## Extract

━━━━━━━━━━

MARIUPOL, UKRAINE (AP) – An airstrike on a hospital in the port of Mariupol killed three people, including a child, the city council said yesterday, and Russian forces intensified their siege of Ukrainian cities, even as the top diplomats from both sides met for the first time since the war began.
The attack a day earlier in the besieged southern city wounded 17 people, including women waiting to give birth, doctors and children buried in the rubble. Bombs also fell on two hospitals in another city west of the capital, Kyiv.
The World Health Organization said it has confirmed 18 attacks on medical facilities since the Russian invasion began two weeks ago.

━━━━━━━━━━

(Saved items from a collection)
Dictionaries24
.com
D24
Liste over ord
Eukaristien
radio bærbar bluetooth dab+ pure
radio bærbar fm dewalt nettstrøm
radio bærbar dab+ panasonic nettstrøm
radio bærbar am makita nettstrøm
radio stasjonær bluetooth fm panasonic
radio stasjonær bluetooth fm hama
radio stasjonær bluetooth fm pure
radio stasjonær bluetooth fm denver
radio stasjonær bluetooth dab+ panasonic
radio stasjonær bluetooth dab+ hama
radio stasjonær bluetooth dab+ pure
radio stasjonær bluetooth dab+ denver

━━━━━━━━━━

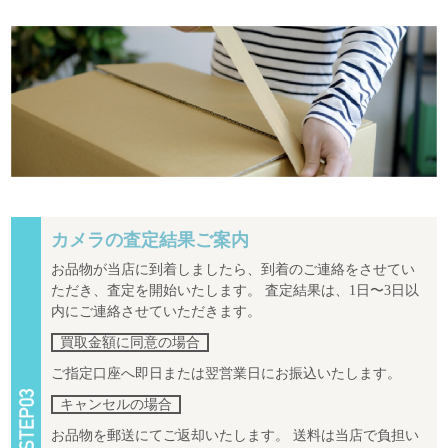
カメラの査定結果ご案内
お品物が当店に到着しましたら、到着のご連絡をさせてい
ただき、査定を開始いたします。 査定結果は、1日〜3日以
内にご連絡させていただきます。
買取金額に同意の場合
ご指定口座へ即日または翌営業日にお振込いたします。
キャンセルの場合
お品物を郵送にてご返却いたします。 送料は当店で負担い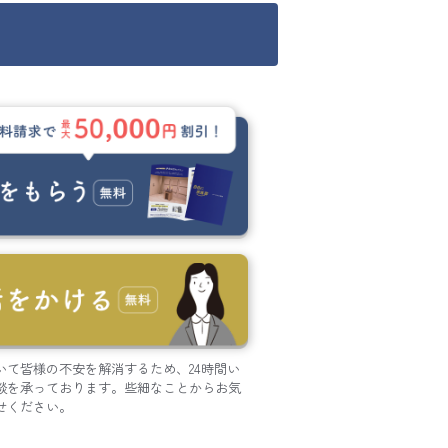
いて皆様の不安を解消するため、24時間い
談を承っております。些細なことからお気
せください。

━━━━━━━━━━

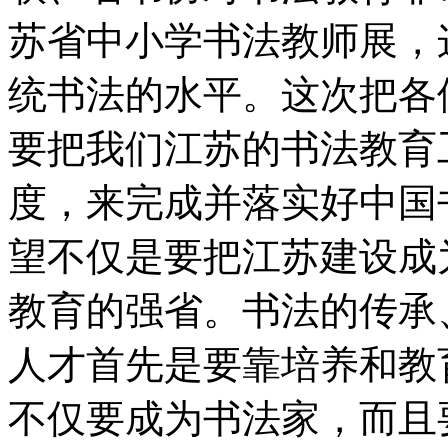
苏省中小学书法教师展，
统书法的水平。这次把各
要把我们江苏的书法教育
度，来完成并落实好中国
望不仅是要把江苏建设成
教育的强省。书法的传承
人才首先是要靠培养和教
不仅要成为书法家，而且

━━━━━━━━━━

## Exercises
#1 According to the extract on the Mariupol hospital airstrike, how many attacks on medical facilities has the World Health Organization confirmed since the Russian invasion began?
#2 What is the Spanish translation of this sentence from the Mariupol extract: "Bombs also fell on two hospitals in another city west of the capital, Kyiv."?
Nothing in the records is needed for these tasks.

## Results for the exercise
#1 18 attacks.

#2 También cayeron bombas sobre dos hospitales en otra ciudad al oeste de la capital, Kiev.